3/20/2012

Teaching Children the Value of Pre-Web Pages


Squeezing paint from a tube is too tame for the sixth graders in Ida Owens’s art class. They prefer making their own with malachite (a green mineral), spinach and cochineal — or dried insects. “They love cochineal,” said Ms. Owens. “To them it’s working with bugs.”


Her class at the Gordon Parks School for Inquisitive Minds (P.S./I.S. 270) in Queens is part of the Morgan Book Project, which aims to instill in children of the digital age an appreciation for books by providing authentic materials to write, illustrate and construct their own medieval and Renaissance-inspired illuminated manuscripts. The free program was developed by the Morgan Library and Museum with the New York City Department of Education for public school grades 3 through 7.

Ms. Owens said she thought her students acquired a greater affinity for physical books after designing and building one. “They see the process involved and can look at books as an art form,” she said. “When I suggest that they are doing something that keeps this art form alive, it makes them feel important.”

Institutions like the Morgan, with collections drawn from the printed word, are balancing the digital and physical worlds with their offerings and finding ways to embrace both. Marie H. Trope-Podell, book project creator and manager of gallery programs at the Morgan, said that although the book project was a way to instill the importance of physical books in the next generation of readers, “it is not a rebellion or reaction against the digital book — quite the opposite.”

She said children were always surprised when she made design comparisons between medieval illuminated manuscripts and Web pages. “The mixture of text and images all over the Internet is very visual, and medieval manuscripts are very visual,” she said. “These manuscripts are not paginated and the Internet is not.
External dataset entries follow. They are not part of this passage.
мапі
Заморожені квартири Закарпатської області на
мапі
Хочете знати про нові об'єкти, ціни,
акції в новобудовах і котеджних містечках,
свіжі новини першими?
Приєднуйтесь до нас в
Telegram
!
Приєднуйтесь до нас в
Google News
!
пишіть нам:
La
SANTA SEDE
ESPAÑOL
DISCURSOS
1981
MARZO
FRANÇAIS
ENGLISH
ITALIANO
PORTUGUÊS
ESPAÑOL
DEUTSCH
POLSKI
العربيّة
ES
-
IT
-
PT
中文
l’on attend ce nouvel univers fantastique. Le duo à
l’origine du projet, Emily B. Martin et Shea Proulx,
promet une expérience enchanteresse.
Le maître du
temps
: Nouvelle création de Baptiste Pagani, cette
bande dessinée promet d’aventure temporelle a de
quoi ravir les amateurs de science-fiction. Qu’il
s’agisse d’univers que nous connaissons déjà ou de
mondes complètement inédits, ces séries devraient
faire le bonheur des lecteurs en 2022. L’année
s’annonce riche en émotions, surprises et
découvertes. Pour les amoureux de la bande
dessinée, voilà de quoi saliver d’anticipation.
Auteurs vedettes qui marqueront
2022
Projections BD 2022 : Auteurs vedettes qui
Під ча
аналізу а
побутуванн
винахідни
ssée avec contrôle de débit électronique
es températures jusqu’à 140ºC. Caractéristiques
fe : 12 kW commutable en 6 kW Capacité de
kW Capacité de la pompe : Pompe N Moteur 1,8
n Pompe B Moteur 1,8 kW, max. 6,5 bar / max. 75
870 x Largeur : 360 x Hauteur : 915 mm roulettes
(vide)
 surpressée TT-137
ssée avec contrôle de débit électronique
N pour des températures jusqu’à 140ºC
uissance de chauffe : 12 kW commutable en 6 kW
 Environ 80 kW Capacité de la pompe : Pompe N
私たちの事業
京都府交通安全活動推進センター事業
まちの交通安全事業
You can scroll and scroll and need visual aids to figure out where you are.”

Teachers participating in the project receive training at the Morgan on book-creation techniques. Students, most of them from low-income communities, visit the museum to view ancient illuminated manuscripts before creating their own interpretations.

The project’s hands-on approach also helps demystify museum collections for children, said Ms. Trope-Podell. In addition to cochineal, traditionally used to make red dye, the project’s 16th-century-style toolbox includes fish glue, gum arabic, saffron threads and 22-karat gold.

“We try to create a bridge to those very precious things by giving children the opportunity to do something as close as possible to what they see in museums,” she said. “They had no idea they could make paint with a bug or use fish oil as glue.” She adds that providing the highest-quality materials like 22-karat gold is key. “I want to boost their ego to give them a sense of being trusted,” she said. “I don’t think we trust kids enough with precious things.”

Participating schools send a selection of finished books to the Morgan for review by an awards committee. Winners are then honored at a ceremony for students, teachers and beaming family members.

Ms. Trope-Podell recalled one poignant moment: “We had one winner whose father was there. They were homeless and living in a shelter. He was so proud of his daughter and said he didn’t even know she could draw or paint, but he was going to make sure he bought her some art supplies. We were all almost crying.”

One of the strengths of the Morgan project lies in its authenticity, said Rosemary Agoglia, curator of education at the Eric Carle Museum of Picture Book Art in Amherst, Mass., which also emphasizes the importance of the physical book for children. She adds the project’s hands-on approach to problem solving is a plus for young learners. “Kids know busy work and it rarely engages them,” she said. “At any age we are actively building knowledge and thinking about what we are doing, experimenting and exploring. Giving that learner permission to be a problem solver is key, and it is happening less and less.”

The Eric Carle Museum is dedicated to preserving illustrated children’s books and inspiring a love of art and reading in children. The bridge between visual and verbal literacy is crucial to its mission, said Ms. Agoglia. Museum programs feature interactive story times. “It is amazing to watch kids talk about what they see in a book,” she said.

Ms Agoglia said that because children today spent so much time with digital devices, they viewed “screen time” and “book time” as different. “In book time they hold it in their hands, feel the pages and feel the heft of it,” she said. “Flipping back and forth in a book is much different experience than on a Kindle.” She clarified this as an observation, not a judgment: “You do not want to feel like a Luddite or trying to stop the flow of technology.”

She said she believed that digital and physical content delivery formats would co-exist in the next generation of readers but that books did hold a place that digital data could not fill, at least for now. “As human beings we surround ourselves with things that help define who we are and books are one of those things — not just the narrative or story that is easily reproduced on the Kindle,” she said. “It is those dog-eared pages, coffee-stained covers or where you signed your name in the front when you were 4 years old. That memory is attributed to a physical object. Books are really part of what makes us human.”